Gettys notorischer Geiz und die emotionale Dimension, die sich dahinter auftat, faszinierten Scarpa. „Er hätte das Geld für die Freilassung leicht auftreiben können, doch psychologisch war er dazu nicht in der Lage, weil er sich nicht von seinem Geld trennen wollte. Die Geschichte beginnt also als klassischer Thriller, der jenseits der Fakten der Frage auf den Grund geht, welche Macht das Geld über diesen Mann hat und welchen Einfluss es auf seine Familie und die Entführer nimmt. Selbst das Leben eines Kindes bringt ihn nicht dazu, sich von seinem Geld zu trennen. Der reiche Mann ist schon längst zur Geisel seines Reichtums geworden“, fasst Scarpa die eigentliche Misere des alten Getty zusammen.

Die Struktur für Scarpas Drehbuch lieferte der Entführungsfall, anhand dessen hier erstmals zwei etablierte Genres miteinander kombiniert werden. „Wir zeigen Szenen aus der Zeit vor der Entführung, um den Jungen und den Milliardär einzuführen. Die größte Herausforderung bestand darin, Elemente des Thrillers mit denen eines klassischen Biopics zu verbinden. Der Film bewegt sich konsequent hin und her zwischen Thriller und Familiendrama à la Shakespeare“, erläutert Scarpa.

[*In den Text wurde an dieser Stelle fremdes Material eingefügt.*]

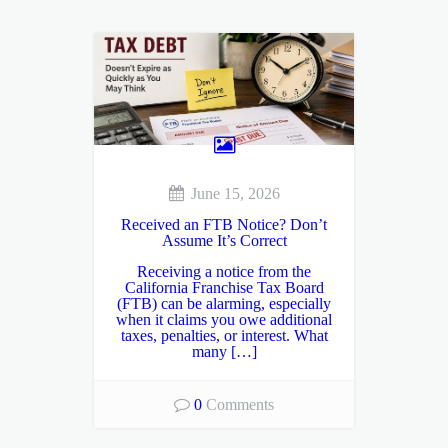
June 15, 2026
Received an FTB Notice? Don’t
Assume It’s Correct
Receiving a notice from the
California Franchise Tax Board
(FTB) can be alarming, especially
when it claims you owe additional
taxes, penalties, or interest. What
many […]
0
Comments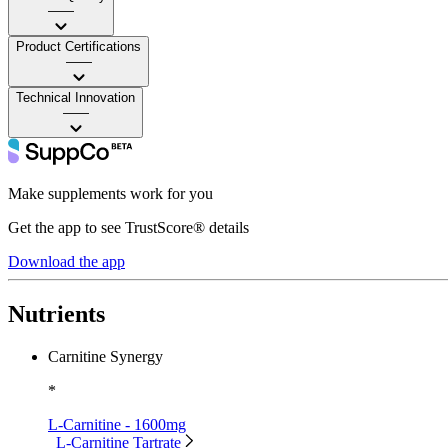
——
Product Certifications
——
Technical Innovation
——
Make supplements work for you
Get the app to see TrustScore® details
Download the app
Nutrients
Carnitine Synergy
*
L-Carnitine - 1600mg
L-Carnitine Tartrate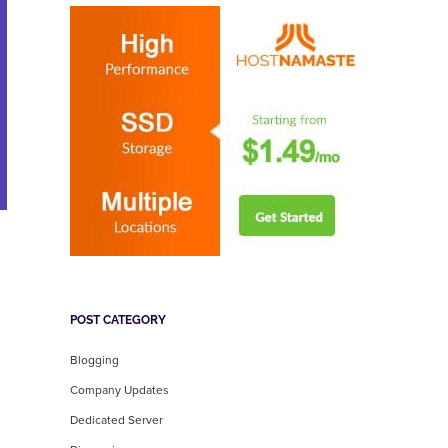
POST CATEGORY
Blogging
Company Updates
Dedicated Server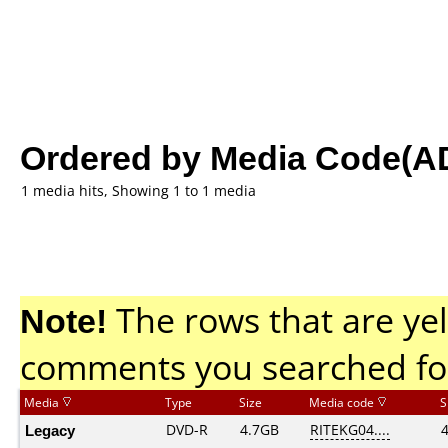
Ordered by Media Code(A
1 media hits, Showing 1 to 1 media
Note!
The rows that are yel
comments you searched fo
Media
Type
Size
Media code
S
Legacy
DVD-R
4.7GB
RITEKG04....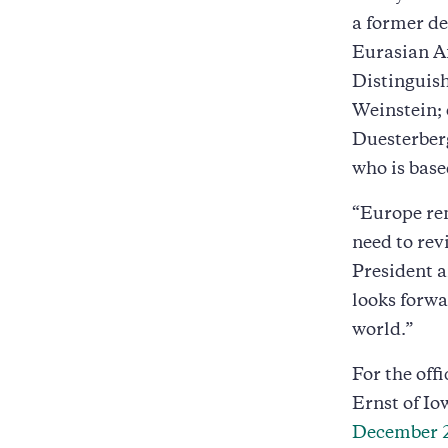
a former de
Eurasian Af
Distinguis
Weinstein; 
Duesterberg
who is base
“Europe rem
need to rev
President 
looks forwar
world.”
For the off
Ernst of Io
December 2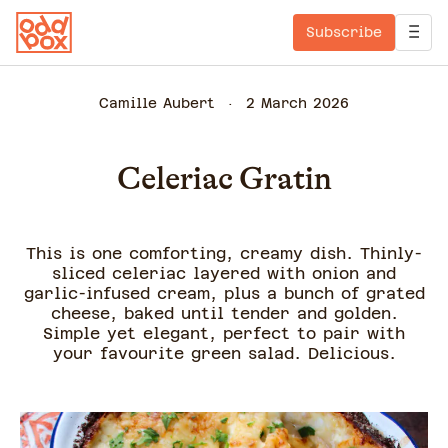
Subscribe
Camille Aubert
2 March 2026
Celeriac Gratin
This is one comforting, creamy dish. Thinly-
sliced celeriac layered with onion and
garlic-infused cream, plus a bunch of grated
cheese, baked until tender and golden.
Simple yet elegant, perfect to pair with
your favourite green salad. Delicious.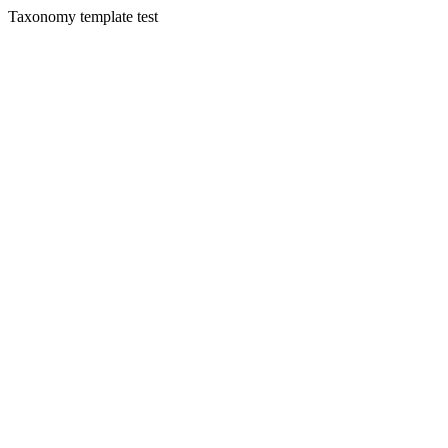
Taxonomy template test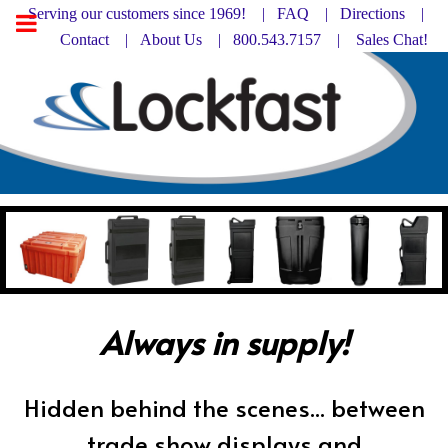
Serving our customers since 1969! |
FAQ
|
Directions |
Contact
|
About Us
| 800.543.7157 |
Sales Chat!
Always in supply!
Hidden behind the scenes... between
trade show displays and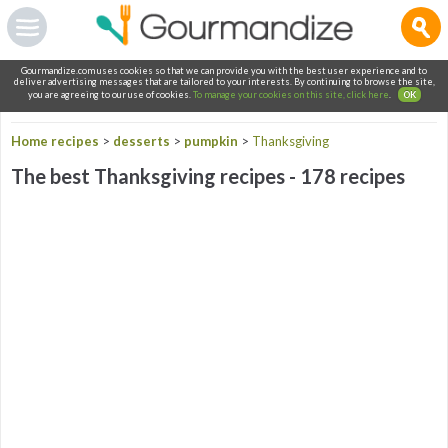
Gourmandize.com uses cookies so that we can provide you with the best user experience and to
deliver advertising messages that are tailored to your interests. By continuing to browse the site,
you are agreeing to our use of cookies.
To manage your cookies on this site, click here
.
OK
Home recipes
>
desserts
>
pumpkin
>
Thanksgiving
The best Thanksgiving recipes - 178 recipes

Das Drehbuch landete 2015 auf der Black List, der unter Filmschaffenden jährlich stattfindenden Umfrage nach herausragenden bis dato nicht realisierten Stoffen. Die Produzenten Dan Friedkin und Bradley Thomas von Imperative Entertainment lasen es und waren sofort fasziniert von der Geschichte. „Der Stoff handelt von der persönlichen Tragödie einer der weltweit reichsten und mächtigsten Familien. Das Ganze spielt auf drei Kontinenten. Uns war auf Anhieb klar, dass wir hier einen attraktiven Kinostoff vor der Nase hatten. Und es gab nur einen Mann, der diese Geschichte packend auf die große Leinwand bringen könnte.“ Nämlich Ridley Scott, der anfangs überhaupt nicht scharf darauf war, die Getty-Entführung zu verfilmen – bis er das Drehbuch las.

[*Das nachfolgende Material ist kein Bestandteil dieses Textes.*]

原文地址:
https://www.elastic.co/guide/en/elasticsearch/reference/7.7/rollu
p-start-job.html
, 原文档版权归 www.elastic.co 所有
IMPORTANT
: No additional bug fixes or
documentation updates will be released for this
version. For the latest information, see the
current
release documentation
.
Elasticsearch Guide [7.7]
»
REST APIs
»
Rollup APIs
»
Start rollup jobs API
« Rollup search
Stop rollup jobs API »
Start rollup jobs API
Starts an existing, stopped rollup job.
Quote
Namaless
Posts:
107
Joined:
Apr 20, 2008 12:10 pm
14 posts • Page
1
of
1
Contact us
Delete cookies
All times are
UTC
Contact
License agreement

„Mit Getty verband ich ganz bestimmte Erinnerungen. Der Entführungsfall interessierte mich damals nicht sonderlich. Doch das Drehbuch nahm mich von Anfang an gefangen. Und als ich mich mit Dan und Bradley traf, wusste ich, dass ich bei ihnen in guten Händen sein würde. Ich wollte den Film unbedingt machen“, erinnert sich Scott.

„In J. Paul Gettys Brust steckten zwei Seelen“, fand Scott. Für seinen Geiz war er allseits bekannt, aber auch für seinen Geschäftssinn und seine wohltätige Ader. „Er war ein intelligenter Mann, der sich von seinem Instinkt leiten ließ. Wer sich 1948 in den Nahen Osten aufmachte, um Öl und Ländereien zu erwerben, der musste mutig und clever sein. Doch als es darum ging, für seinen Enkel Lösegeld zu zahlen, lehnte er das schlicht ab. Die Leute waren schockiert. Andererseits signalisierte er so den Entführern, dass er nicht bereit war, mit Terroristen zu verhandeln. Regierungen gehen heutzutage genauso vor. Insofern war Getty seiner Zeit voraus. Die Leute vergessen, dass er auch ein großzügiger Wohltäter war. Eine seiner Hinterlassenschaften ist die Getty Villa in Santa Monica, ein Museum, das keinen Eintritt kostet.“

Ursprünglich spielte Kevin Spacey den alten Getty mit Hilfe aufwändigen Make-ups inklusive einer Prothese. Doch die sich häufenden Anschuldigungen von ehemaligen Kollegen Spaceys, von ihm sexuell belästigt worden zu sein, bewogen Scott zusammen mit den Produzenten von Imperative Entertainment dazu, Spaceys Szenen neuzudrehen und ihn durch Oscarpreisträger Christopher Plummer zu ersetzen.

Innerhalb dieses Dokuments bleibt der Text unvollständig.